When I first decided to sing Falstaff a lot of people in the opera world thought I was too young to take it on, as at the time it was looked upon as an old man’s role, mainly sung by singers drawing towards the end of their career.
It is such a great character to get your teeth into and as the padding, wig and make-up are fitted you can slowly become Sir John whatever your true age. As you get older you obviously don’t need as much help with the padding etc…!
I remember one reviewer, writing about one of your earliest German lieder recordings, who stated that he could hear that you’d become a great Wotan in Wagner’s Ring one day. This is already history. Was he a prophet or did you eye this role for a long time before feeling ripe enough to add it to your repertory?
I think most singers look towards the Wagnerian roles as being a pinnacle in the operatic repertoire.

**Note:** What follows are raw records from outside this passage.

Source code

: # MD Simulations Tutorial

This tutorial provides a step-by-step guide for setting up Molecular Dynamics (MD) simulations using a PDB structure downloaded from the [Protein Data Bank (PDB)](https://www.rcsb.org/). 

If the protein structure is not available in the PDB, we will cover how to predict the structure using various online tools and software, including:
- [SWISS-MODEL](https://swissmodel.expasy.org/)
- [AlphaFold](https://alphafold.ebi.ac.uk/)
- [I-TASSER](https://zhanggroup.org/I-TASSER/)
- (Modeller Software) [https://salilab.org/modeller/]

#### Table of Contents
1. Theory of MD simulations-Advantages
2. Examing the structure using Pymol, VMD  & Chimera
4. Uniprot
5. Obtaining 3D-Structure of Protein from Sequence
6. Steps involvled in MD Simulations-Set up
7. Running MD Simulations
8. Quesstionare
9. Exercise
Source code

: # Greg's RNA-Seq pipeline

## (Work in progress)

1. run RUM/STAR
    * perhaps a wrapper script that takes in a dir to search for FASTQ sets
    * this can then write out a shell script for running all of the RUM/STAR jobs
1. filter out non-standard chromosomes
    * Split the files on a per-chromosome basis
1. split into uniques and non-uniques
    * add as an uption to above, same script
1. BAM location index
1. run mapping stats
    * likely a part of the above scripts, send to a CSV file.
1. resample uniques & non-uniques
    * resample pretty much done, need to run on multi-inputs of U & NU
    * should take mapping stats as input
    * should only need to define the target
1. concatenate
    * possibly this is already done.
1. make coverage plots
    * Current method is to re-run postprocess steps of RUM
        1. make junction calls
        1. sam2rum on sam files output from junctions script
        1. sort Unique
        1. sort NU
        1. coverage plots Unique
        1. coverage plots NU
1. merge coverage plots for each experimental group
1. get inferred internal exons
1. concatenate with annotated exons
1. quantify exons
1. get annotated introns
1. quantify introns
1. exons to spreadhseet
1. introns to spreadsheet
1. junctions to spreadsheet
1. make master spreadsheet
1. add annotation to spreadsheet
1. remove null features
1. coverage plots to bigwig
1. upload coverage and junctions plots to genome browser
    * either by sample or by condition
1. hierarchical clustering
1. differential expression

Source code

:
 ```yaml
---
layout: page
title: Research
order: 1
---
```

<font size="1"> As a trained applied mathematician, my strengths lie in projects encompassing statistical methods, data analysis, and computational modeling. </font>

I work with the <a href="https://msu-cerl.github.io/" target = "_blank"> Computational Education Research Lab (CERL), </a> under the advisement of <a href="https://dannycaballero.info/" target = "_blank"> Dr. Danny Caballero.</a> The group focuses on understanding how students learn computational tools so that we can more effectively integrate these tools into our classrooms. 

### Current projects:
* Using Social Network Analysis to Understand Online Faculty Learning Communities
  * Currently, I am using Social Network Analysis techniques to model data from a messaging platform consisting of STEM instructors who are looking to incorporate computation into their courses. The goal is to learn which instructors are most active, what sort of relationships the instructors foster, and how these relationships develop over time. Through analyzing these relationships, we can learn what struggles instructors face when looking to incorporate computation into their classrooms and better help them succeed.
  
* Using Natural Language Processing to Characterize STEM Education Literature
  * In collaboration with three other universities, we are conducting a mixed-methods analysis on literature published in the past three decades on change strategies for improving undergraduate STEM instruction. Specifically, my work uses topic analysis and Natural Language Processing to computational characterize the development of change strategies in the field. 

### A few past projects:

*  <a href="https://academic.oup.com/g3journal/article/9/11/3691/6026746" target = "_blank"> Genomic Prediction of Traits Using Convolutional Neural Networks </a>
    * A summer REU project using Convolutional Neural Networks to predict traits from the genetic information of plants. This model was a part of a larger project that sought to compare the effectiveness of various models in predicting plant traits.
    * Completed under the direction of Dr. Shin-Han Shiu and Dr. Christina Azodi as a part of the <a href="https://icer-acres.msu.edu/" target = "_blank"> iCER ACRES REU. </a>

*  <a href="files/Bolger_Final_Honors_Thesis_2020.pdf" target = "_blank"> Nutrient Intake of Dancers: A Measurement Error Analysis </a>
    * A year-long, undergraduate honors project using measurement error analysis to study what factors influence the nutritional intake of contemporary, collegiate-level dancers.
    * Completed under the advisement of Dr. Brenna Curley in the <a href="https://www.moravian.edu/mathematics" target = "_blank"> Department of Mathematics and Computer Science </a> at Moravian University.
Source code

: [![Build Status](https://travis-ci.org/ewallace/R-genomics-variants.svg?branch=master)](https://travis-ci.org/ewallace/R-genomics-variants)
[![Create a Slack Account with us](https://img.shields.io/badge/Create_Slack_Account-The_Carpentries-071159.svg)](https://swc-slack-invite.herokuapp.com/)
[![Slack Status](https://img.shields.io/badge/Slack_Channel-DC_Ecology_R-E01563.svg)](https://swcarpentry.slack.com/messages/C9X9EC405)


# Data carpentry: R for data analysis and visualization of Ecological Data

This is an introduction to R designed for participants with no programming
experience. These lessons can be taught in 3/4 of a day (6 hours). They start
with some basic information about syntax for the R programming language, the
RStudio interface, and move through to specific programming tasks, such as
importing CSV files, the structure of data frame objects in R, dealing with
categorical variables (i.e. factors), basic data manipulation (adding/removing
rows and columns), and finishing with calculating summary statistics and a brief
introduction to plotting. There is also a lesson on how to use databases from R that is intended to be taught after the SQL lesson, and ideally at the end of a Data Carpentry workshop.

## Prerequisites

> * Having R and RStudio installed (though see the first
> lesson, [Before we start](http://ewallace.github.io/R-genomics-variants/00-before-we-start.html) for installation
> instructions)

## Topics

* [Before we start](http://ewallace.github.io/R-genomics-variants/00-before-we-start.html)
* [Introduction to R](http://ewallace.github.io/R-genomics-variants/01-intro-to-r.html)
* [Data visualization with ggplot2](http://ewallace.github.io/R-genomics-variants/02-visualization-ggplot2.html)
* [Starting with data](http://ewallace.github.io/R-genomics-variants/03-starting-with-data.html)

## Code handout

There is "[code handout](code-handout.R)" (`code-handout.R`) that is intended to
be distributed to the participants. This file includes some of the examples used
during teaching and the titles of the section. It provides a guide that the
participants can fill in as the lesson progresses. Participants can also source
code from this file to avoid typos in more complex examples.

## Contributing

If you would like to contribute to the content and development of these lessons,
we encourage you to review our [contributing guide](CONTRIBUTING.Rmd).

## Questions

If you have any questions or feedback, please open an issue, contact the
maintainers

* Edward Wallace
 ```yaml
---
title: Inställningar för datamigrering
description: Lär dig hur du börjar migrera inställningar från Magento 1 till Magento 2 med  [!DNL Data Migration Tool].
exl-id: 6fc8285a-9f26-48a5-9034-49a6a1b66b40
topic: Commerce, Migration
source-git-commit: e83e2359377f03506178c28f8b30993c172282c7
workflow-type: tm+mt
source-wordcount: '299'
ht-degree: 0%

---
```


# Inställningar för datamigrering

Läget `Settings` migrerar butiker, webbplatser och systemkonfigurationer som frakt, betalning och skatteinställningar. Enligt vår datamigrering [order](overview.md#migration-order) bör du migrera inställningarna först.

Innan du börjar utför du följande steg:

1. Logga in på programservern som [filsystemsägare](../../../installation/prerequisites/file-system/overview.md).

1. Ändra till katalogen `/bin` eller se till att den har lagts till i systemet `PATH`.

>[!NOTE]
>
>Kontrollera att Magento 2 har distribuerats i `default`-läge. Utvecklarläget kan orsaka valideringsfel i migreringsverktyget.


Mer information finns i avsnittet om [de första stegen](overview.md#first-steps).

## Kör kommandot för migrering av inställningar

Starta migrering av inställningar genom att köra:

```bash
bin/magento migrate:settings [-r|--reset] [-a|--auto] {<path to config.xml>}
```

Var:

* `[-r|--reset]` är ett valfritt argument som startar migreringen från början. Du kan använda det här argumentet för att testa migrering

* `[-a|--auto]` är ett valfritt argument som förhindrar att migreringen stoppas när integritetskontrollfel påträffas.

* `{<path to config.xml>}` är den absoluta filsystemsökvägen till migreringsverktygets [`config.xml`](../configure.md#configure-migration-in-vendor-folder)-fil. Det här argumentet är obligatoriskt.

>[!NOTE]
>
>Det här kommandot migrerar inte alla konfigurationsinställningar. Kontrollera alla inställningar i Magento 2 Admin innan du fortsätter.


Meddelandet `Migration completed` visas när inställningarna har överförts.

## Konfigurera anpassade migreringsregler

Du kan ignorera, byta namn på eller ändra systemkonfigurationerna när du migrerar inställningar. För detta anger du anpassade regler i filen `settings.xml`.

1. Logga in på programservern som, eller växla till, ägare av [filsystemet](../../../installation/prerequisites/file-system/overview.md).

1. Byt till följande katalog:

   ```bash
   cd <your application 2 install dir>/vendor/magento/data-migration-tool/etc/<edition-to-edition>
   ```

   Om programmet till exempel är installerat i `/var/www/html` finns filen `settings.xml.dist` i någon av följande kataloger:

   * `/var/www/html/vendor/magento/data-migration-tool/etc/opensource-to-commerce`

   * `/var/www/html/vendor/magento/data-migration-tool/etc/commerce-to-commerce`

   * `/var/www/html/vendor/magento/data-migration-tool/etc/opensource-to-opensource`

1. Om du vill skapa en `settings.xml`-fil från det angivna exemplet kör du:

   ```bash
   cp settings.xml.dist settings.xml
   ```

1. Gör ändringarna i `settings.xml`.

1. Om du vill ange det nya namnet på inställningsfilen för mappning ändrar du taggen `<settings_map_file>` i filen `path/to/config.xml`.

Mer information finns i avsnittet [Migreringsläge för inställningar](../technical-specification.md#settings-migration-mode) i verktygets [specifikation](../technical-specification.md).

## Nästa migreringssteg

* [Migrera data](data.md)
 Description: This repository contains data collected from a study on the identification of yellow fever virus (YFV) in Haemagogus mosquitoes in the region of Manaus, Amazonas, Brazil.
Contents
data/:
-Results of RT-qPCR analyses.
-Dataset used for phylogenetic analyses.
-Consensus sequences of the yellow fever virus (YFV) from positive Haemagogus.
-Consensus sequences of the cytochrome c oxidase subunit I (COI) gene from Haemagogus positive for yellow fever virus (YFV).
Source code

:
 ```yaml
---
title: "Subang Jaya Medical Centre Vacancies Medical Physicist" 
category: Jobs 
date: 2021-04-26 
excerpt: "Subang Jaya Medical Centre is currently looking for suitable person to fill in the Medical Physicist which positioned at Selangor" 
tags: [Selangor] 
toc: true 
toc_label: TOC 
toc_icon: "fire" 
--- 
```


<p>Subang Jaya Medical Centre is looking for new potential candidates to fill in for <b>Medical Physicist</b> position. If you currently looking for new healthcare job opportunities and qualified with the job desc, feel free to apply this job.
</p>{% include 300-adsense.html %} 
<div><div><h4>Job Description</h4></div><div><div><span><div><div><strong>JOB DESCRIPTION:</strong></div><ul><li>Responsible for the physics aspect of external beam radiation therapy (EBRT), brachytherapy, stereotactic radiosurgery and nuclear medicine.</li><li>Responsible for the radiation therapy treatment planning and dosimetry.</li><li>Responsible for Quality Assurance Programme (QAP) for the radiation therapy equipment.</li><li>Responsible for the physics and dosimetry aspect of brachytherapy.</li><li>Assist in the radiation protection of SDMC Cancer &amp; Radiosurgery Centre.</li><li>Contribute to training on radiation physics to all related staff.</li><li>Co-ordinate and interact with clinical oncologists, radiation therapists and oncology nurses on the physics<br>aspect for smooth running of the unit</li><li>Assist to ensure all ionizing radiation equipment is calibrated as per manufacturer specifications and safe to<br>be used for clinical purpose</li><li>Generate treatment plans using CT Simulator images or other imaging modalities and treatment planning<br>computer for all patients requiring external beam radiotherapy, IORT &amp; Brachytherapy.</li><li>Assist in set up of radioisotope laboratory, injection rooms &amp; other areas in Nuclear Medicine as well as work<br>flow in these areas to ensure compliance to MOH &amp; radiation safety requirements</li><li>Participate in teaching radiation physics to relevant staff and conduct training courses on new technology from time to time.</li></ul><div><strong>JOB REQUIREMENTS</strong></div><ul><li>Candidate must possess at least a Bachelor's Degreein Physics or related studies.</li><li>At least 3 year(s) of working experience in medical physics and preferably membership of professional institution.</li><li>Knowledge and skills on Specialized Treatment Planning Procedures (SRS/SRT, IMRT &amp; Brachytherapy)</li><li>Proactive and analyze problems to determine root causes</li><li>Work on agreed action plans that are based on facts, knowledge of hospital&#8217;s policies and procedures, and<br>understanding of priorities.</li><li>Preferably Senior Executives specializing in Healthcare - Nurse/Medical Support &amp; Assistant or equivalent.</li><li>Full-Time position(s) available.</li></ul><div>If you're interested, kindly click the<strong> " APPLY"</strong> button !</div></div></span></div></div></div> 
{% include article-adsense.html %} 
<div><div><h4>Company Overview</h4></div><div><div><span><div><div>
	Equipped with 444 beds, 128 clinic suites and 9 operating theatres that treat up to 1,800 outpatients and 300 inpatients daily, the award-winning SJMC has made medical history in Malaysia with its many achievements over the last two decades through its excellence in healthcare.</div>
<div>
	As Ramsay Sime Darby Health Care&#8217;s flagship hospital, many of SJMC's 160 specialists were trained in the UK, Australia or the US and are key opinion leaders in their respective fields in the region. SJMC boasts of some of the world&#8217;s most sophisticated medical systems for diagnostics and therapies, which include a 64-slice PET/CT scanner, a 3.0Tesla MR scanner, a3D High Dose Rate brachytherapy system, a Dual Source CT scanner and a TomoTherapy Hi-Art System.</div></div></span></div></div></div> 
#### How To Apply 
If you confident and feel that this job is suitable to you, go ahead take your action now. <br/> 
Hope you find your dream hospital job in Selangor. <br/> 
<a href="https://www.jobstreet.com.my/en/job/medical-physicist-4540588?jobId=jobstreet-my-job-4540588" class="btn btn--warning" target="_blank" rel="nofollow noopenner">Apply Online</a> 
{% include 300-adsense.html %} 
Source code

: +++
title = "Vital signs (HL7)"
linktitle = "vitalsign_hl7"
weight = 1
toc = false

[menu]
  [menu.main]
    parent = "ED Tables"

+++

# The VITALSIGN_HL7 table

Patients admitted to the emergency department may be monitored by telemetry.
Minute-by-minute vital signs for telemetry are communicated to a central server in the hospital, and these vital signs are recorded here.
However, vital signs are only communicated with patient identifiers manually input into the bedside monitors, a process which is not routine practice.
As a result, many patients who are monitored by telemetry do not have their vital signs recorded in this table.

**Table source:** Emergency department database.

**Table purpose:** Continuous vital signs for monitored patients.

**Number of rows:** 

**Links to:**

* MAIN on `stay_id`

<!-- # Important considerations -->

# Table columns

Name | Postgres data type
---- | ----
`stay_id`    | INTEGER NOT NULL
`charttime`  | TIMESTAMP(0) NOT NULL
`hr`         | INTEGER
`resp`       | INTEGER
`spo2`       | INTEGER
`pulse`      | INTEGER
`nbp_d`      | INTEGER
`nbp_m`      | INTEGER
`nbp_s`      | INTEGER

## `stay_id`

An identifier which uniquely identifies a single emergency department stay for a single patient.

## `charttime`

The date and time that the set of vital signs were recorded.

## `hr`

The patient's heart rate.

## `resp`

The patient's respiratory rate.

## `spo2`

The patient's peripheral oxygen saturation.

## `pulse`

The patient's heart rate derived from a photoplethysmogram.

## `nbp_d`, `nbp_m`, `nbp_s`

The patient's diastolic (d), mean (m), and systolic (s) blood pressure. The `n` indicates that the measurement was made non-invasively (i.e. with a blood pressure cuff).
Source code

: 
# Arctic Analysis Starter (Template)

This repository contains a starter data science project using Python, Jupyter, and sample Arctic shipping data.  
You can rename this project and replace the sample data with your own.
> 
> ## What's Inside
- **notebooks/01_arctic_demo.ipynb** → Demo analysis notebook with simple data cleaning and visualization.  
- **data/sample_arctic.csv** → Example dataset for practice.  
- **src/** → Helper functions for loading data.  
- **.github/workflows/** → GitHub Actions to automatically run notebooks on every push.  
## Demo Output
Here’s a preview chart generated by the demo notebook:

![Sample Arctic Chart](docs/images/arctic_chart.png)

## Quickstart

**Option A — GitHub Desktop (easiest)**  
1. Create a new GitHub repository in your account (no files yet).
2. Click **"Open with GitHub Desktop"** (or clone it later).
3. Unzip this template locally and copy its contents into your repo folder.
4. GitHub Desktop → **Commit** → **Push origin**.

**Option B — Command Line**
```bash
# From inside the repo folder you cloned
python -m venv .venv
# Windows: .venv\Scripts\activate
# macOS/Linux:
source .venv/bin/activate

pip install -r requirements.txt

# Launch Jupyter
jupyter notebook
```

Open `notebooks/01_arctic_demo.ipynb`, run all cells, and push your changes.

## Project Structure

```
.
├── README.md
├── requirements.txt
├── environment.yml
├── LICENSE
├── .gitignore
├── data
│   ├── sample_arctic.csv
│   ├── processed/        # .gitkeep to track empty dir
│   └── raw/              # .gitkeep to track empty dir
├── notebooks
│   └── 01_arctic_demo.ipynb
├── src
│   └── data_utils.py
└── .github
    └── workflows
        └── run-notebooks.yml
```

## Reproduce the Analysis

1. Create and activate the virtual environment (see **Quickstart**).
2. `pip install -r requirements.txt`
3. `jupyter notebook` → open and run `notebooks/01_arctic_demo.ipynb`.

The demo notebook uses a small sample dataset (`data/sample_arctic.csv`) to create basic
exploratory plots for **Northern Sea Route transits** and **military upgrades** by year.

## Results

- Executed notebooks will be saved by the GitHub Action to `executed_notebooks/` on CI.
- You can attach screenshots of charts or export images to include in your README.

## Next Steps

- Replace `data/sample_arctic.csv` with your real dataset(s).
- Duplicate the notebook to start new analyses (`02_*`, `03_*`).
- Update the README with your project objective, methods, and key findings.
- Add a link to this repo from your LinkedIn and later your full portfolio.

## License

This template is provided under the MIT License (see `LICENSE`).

One has to learn to walk before one can run and that’s why I think it’s essential to have a good grounding in Mozart roles, all of which are little gems, before exploring the vastness of roles such as Hans Sachs and Wotan. For the first 10 years of my career I concentrated on the Mozart roles, then dipped my toe into the realm of Wagner by singing Donner followed by Wolfram before contemplating Hans Sachs and Wotan.
Do you have an equal fondness for singing opera roles in contrast with the more intimate song recital?
There are some singers who are just content to sing opera but I’ve always enjoyed singing song, be it German, French or traditional, and delving into the British song repertoire gives me immense pleasure.
In opera one can hide behind the costume but in a recital it’s just you and your trusty accompanist trying to express the poetry and music in a way that will give pleasure to an audience.
You performed Méphistophélès in Gounod’s Faust at the ROH. What specific vocal and dramatic challenges do these “bad boys” in various operas hold for you?
Yes, I finished the run of performances of Faust last week. I really enjoy being a “baddie” or a villain. Dramatically one has to try not to “overdo” it, it’s like a comedian when he tries too hard to be funny; the jokes can be lost on the audience. Vocally, one has to be careful, when trying to express the evilness in your voice, that the tone and colour don’t become too harsh.
As a cross-over artist who seldom loses face in the process: What attracts you to the more informal, perhaps also less intellectual, repertory? And isn’t it so that most folk-related or traditional works can be elevated to a legitimate art form?
I’ve never pigeon-holed music into categories. I’ve always thought that if you really enjoy singing a song, whether it is Roxanne or Wotan’s farewell, the audience will see your enthusiasm and enjoy it and hopefully go away and explore a genre of music that previously their ears had been closed to. The songs of my homeland Wales are the most important things I have ever sung and will ever sing, so I always include at least one in a recital so that audiences can hear them probably for the first time and hopefully enjoy their beauty.